Bryce Mecum / @amoeba: I've just submitted a request to IANA for application/vnd.apache.parquet. I'll update in this thread as that progresses.
Bryce Mecum / @amoeba: The request has been received, given a ticket number of 1358674 with IANA, and sent off for a review.
Bryce Mecum / @amoeba: The registration is done, and is now available: https://www.iana.org/assignments/media-types/application/vnd.apache.parquet.
I think it would be good if someone from the Parquet PMC could forward a note about this to the entire PMC asking for a quick review. I did my best filling in everything but would appreciate a review of the entire registration but specifically the "Security considerations" and "Interoperability considerations" portions. Any comments can be directed either here or to me at [email protected] and I will update the registration accordingly.

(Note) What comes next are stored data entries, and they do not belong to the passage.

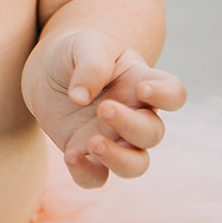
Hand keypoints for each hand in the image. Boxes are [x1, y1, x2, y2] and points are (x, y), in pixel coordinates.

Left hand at [23, 29, 186, 188]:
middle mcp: (135, 115)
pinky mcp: (88, 154)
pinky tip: (71, 155)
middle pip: (153, 133)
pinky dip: (86, 173)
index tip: (143, 90)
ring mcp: (114, 138)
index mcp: (142, 82)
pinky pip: (96, 177)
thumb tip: (80, 97)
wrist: (48, 69)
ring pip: (136, 165)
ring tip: (93, 143)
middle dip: (131, 125)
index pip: (174, 93)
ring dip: (119, 159)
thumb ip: (91, 65)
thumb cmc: (77, 52)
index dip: (167, 96)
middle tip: (104, 108)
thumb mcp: (85, 45)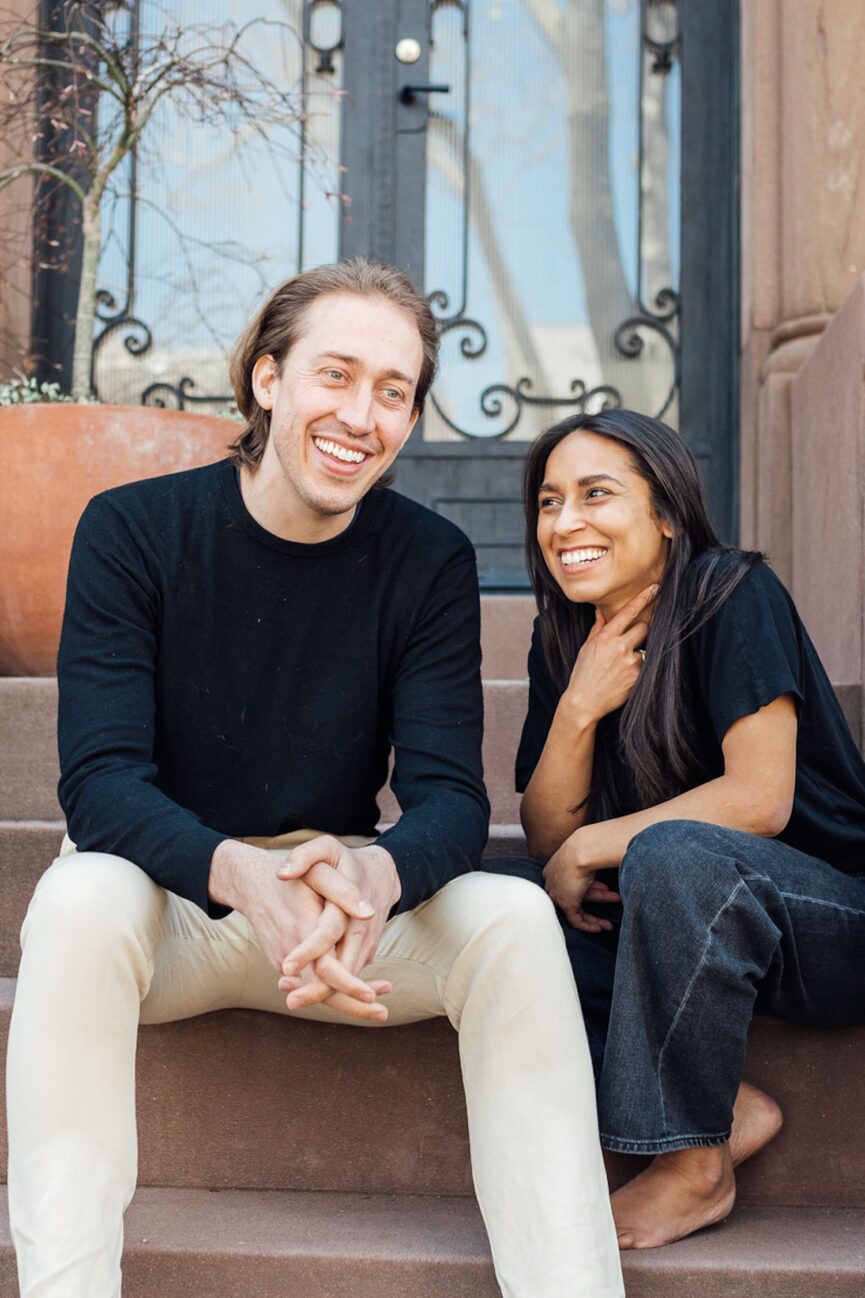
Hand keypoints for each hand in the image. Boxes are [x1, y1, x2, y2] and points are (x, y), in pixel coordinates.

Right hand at [209, 839, 387, 1020]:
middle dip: (354, 1005)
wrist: (252, 883)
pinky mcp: (284, 965)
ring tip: (380, 1005)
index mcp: (302, 930)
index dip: (348, 984)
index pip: (326, 968)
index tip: (371, 996)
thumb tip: (369, 913)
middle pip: (322, 990)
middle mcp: (290, 953)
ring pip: (316, 991)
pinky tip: (359, 990)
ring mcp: (284, 962)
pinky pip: (310, 983)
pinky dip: (332, 990)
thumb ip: (343, 891)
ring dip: (347, 1000)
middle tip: (384, 1013)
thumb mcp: (319, 871)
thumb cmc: (293, 875)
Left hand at [543, 827, 620, 931]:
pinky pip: (576, 919)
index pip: (572, 882)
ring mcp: (557, 893)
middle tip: (612, 900)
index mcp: (555, 866)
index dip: (592, 886)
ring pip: (576, 909)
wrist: (583, 849)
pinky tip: (600, 927)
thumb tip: (607, 863)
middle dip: (597, 898)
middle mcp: (552, 881)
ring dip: (595, 916)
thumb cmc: (588, 846)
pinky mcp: (565, 903)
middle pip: (575, 894)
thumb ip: (592, 865)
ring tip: (609, 922)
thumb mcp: (588, 855)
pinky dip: (588, 925)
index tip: (604, 889)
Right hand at [564, 584, 656, 724]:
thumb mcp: (587, 647)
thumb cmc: (583, 674)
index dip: (643, 599)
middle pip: (644, 627)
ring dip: (636, 653)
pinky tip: (623, 678)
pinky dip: (637, 669)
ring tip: (619, 668)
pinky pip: (644, 665)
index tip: (656, 588)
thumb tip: (601, 611)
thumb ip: (598, 628)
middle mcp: (619, 647)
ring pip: (644, 648)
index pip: (628, 613)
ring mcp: (631, 662)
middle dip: (641, 630)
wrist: (584, 702)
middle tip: (630, 641)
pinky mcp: (638, 676)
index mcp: (605, 637)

Gang Wu / @wgtmac: @amoeba Thanks for your effort! Does it support encrypted parquet file? Or should it be a separate MIME type?
cc PMCs for more advise [[email protected]] @gszadovszky @ggershinsky
Bryce Mecum / @amoeba: Hi @wgtmac,
When you say "encrypted parquet file", do you mean Parquet files that use Parquet's modular encryption? I think this media type registration covers that case so another media type (or profile) wouldn't be needed. I made mention of this use case for Parquet in the registration. That said, I would like to consider your question thoroughly. Are there any media types that have a similar mechanism to Parquet's we could look at?
Gang Wu / @wgtmac: I'm not familiar with other media types. From your registration link I found the following words:
Additional information: 2. Magic number(s): PAR1 The reason I asked about encryption is that encrypted file has a different magic number PARE.
Bryce Mecum / @amoeba: ah, I didn't know that. You might be right then, and thanks for catching it. I'll look into it further to see whether another media type makes sense and I welcome any others' thoughts on it too.
Gidon Gershinsky / @ggershinsky:
Agreed,
Additional information: 2. Magic number(s): PAR1
should be
Additional information: 2. Magic number(s): PAR1, PARE
(encrypted parquet files can have either magic number, depending on the encryption mode).
Otherwise, LGTM.
Gabor Szadovszky / @gszadovszky: I agree with @ggershinsky's suggestion. LGTM, otherwise.
Bryce Mecum / @amoeba: Thanks all. I've submitted a change request to IANA to add the extra magic number. I'll update here when that change is active.
Bryce Mecum / @amoeba: The registration has been updated to include PARE was a possible magic number as discussed here. See https://www.iana.org/assignments/media-types/application/vnd.apache.parquet.
I think this can be closed. Thanks everyone for the help.